Note: NACTO is in the process of updating the Urban Bikeway Design Guide!
Throughout 2022 and 2023, NACTO will release the next chapters of bike design guidance in the form of working papers that cover critical gaps in vetted guidance for cities, including best practices for data collection, network design, equitable network design, and scaling success to better meet the challenges of our time. These working papers will inform the upcoming third edition of the UBDG.
The purpose of the NACTO Urban Bikeway Design Guide (part of the Cities for Cycling initiative) is to provide cities with state-of-the-practice solutions that can help create complete streets that are safe and enjoyable for bicyclists.
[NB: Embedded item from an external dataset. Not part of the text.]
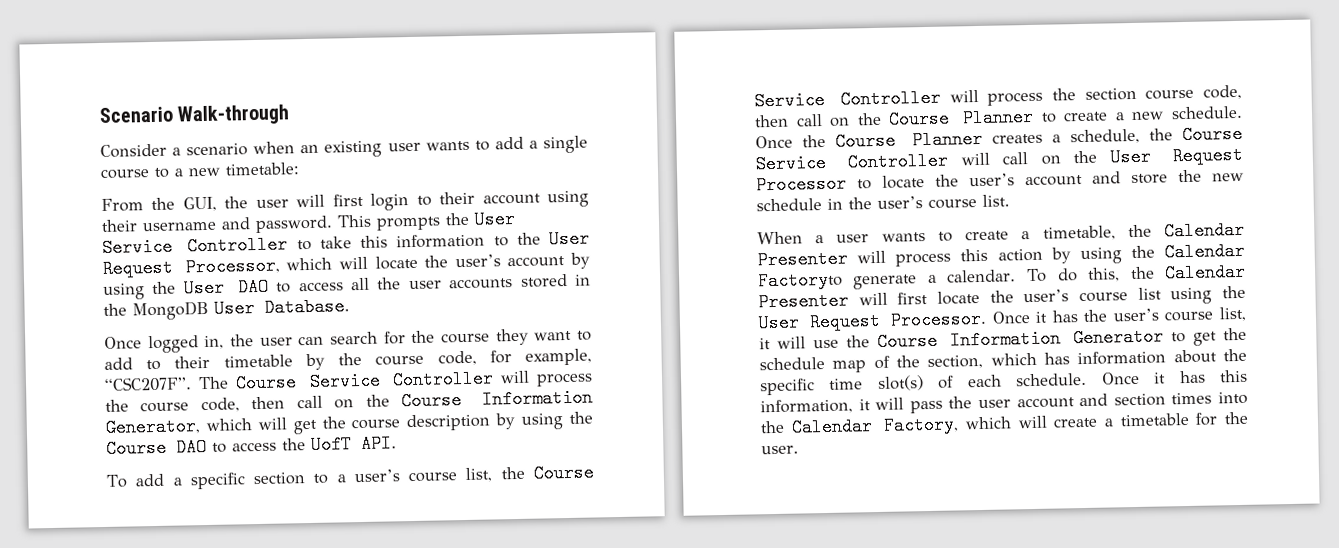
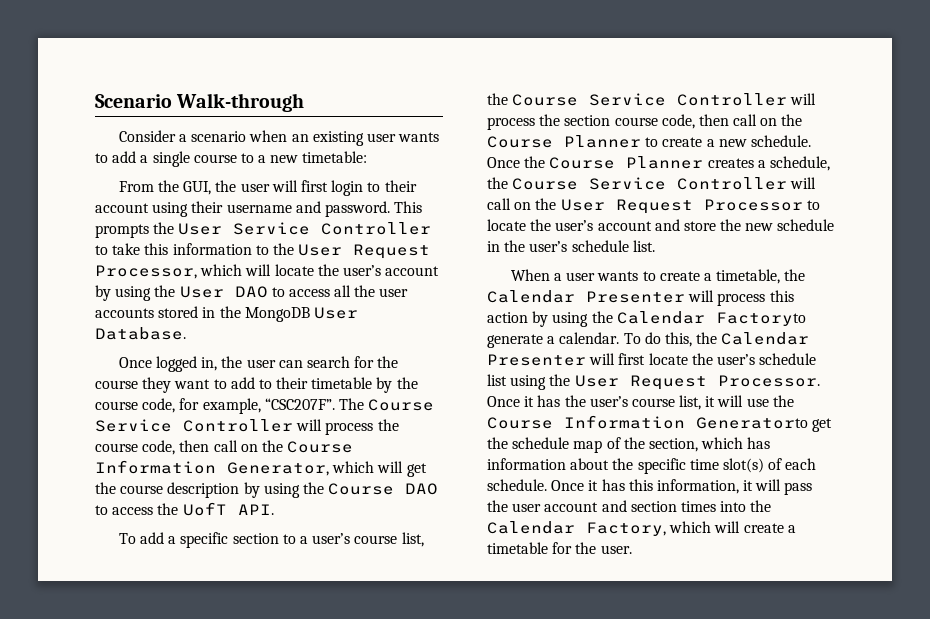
[928,198,977,209] course -> [571,240,629,252] schedule
[1079,291,1128,303] course -> [759,353,817,365] schedule
[1073,327,1187,348] Generator to -> [696,417,808,429] Generatorto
The NACTO Urban Bikeway Design Guide is based on the experience of the best cycling cities in the world. The designs in this document were developed by cities for cities, since unique urban streets require innovative solutions. Most of these treatments are not directly referenced in the current version of the AASHTO Guide to Bikeway Facilities, although they are virtually all (with two exceptions) permitted under the Manual on Uniform Traffic Control Devices (MUTCD). The Federal Highway Administration has posted information regarding MUTCD approval status of all of the bicycle related treatments in this guide and in August 2013 issued a memorandum officially supporting use of the document. All of the NACTO Urban Bikeway Design Guide treatments are in use internationally and in many cities around the US.
To create the Guide, the authors have conducted an extensive worldwide literature search from design guidelines and real-life experience. They have worked closely with a panel of urban bikeway planning professionals from NACTO member cities, as well as traffic engineers, planners, and academics with deep experience in urban bikeway applications.
About The Guide
For each treatment in the Guide, the reader will find three levels of guidance:
- Required: elements for which there is a strong consensus that the treatment cannot be implemented without.
- Recommended: elements for which there is a strong consensus of added value.
- Optional: elements that vary across cities and may add value depending on the situation.
It is important to note that many urban situations are complex; treatments must be tailored to the individual situation. Good engineering judgment based on deep knowledge of bicycle transportation should be a part of bikeway design. Decisions should be thoroughly documented. To assist with this, the NACTO Urban Bikeway Design Guide links to companion reference material and studies.